Sabato 26 Febbraio 2005 alle 17.30 alla libreria Porto Antico, Monica Lanfranco e Silvio Ferrari presenteranno
Daniela Rossi e il suo
Il mondo delle cose senza nome (Fazi editore). Sarà l'occasione per ascoltare l'autrice (
leggi l'intervista) parlare di un tema che, per usare le sue parole, proprio perché "non si vede e non si tocca", raramente viene affrontato: la sordità nei bambini.
Che cosa è infatti la sordità per noi? Chi è sordo nel nostro immaginario e nella nostra esperienza? "Il nonno di una compagna di giochi, chi gesticola emettendo suoni sgraziati". Non un bambino.
Perché molti medici, incapaci di tenerezza, risolverebbero tutto quanto con un impianto cocleare? Perché Daniela Rossi, nei suoi anni di studi, in tutti i suoi manuali di psicologia e pedagogia non ha mai trovato la parola sordità? Perché infine, la paura e l'incognita di un futuro non previsto per il proprio bambino riescono così tanto a separare una famiglia, ad allontanarsi invece che ad unirsi?
Nessuno sa il modo per aiutare un figlio nato sordo e non farlo diventare anche silente. Nemmeno Daniela, la madre di Andrea, lo sa, ma sa anche che "chi nasce sordo non è muto, ma , come tutti può diventarlo se vive nel silenzio". E allora sa che non gli insegnerà solo il linguaggio dei segni, perché significherebbe allontanarlo dalla totalità della vita che gli appartiene. Sa che, "come una tigre" che proprio per questo non susciterà mai compassione, si troverà sola a combattere contro tutto e tutti, persino contro un marito che troppo spesso avrebbe preferito sentirla più dubbiosa per legittimare, nella sua paura, la propria.
Ma Daniela non si rassegna, trova con Andrea la lingua del cuore, degli "abbracci di latte", rende gli apparecchi acustici virgole e conchiglie per le orecchie, aiuta Andrea a disegnare, cerca di non farlo mai sentire isolato, scopre con lui il piacere della lettura, e insieme a logopediste che non sono solo "sostenitrici del verbale" accoglie con loro tutta la complessità del suo sentire per permettergli di crescere con coraggio e costruire insieme a lui la strada di un linguaggio possibile.
La voce dell'autrice è gridata, sussurrata, timorosa quanto forte; la sua testimonianza è un aiuto per il cuore di tutti i genitori ad amare i propri figli senza vergogna, in un mondo dove è possibile ascoltare altre verità da quelle tracciate, un mondo dove le cose avranno un nome perché i nomi saranno salvezza e recupero di un tempo da costruire insieme.
E' strana la consapevolezza che ti entra dentro leggendo questo libro, la sensazione che la vita sia qualcosa di talmente sacro e di misterioso da non poterne rifiutare alcun dono.
Non conosco Daniela, la conoscerò solo in occasione dell'incontro, ma ho avuto la possibilità di intervistarla via mail. Il tono dei nostri scambi ha già il sapore di ciò che lei nel libro descrive come "coltivare l'allegria annaffiando la curiosità".
Vi aspettiamo
sabato 26 Febbraio, alle 17.30 alla
Libreria Porto Antico per sentire la sua voce che io già mi immagino piena di "sole".

* _Dati estratti da una raccolta_
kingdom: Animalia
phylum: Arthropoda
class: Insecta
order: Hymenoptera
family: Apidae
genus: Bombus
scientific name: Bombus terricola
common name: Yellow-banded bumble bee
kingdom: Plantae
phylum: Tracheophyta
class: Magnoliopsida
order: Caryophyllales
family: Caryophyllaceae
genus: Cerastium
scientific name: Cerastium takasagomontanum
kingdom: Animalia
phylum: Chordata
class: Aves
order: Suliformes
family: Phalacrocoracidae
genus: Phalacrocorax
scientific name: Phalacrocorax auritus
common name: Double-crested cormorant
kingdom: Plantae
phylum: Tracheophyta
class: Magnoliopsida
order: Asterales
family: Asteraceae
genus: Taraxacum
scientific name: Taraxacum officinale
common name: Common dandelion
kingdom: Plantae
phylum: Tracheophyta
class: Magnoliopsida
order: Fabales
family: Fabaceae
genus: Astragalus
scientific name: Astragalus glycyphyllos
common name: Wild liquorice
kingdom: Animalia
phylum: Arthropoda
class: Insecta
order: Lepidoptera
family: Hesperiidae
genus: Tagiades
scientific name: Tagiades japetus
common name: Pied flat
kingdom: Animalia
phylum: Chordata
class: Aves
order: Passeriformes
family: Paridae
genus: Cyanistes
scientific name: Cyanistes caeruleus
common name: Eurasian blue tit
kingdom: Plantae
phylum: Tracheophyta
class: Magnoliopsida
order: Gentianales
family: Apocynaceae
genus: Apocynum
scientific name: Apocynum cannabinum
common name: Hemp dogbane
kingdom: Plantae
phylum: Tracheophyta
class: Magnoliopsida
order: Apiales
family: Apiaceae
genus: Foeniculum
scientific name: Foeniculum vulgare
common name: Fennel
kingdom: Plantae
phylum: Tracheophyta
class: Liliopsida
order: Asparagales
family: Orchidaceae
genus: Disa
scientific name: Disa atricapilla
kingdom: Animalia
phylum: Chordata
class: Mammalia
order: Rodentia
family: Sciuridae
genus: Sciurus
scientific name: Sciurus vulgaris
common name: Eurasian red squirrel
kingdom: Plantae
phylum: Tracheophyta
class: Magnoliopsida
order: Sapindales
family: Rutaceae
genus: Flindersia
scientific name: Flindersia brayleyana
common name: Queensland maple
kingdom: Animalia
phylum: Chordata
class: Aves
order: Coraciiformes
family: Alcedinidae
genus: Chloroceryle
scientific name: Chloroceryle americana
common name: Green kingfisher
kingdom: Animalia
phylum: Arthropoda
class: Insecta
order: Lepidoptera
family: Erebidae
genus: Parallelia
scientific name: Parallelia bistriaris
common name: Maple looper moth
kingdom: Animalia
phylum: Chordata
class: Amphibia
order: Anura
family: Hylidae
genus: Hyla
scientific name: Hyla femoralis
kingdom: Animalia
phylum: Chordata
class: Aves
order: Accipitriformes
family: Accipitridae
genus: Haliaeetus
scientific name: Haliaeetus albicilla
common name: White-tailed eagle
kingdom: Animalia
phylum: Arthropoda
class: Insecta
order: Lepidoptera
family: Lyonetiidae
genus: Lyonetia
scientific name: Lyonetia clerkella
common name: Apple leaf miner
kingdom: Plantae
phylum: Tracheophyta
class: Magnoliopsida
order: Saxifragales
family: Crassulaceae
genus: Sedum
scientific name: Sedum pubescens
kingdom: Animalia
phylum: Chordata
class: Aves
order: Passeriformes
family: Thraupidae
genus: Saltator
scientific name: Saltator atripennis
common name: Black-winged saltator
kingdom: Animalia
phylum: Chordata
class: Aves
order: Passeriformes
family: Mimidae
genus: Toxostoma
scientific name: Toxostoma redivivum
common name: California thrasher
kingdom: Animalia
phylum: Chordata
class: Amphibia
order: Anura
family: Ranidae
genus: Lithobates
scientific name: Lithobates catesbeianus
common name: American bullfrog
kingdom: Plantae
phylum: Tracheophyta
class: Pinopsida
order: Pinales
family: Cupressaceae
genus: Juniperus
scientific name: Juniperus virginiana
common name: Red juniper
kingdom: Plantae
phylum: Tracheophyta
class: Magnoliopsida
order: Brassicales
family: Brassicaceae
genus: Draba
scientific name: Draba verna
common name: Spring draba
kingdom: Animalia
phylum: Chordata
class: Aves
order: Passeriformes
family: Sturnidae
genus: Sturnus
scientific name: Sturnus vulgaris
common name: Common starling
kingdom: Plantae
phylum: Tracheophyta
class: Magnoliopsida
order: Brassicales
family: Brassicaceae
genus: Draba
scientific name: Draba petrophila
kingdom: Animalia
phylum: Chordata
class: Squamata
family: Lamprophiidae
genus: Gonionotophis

* _OBIETTIVO DELL'ESERCIZIO_
Secondo il brano, perché Daniela non insegnerà ad Andrea solo il linguaggio dei segni? Rispondi per favore in una o due frasi.

* _RISULTATO DELL'ESERCIZIO_
Insegnargli soltanto il linguaggio dei segni significherebbe allontanarlo dalla totalità della vita che gli appartiene. Lei sa infatti che chi nasce sordo non è muto, ma può diventarlo se vive nel silenzio.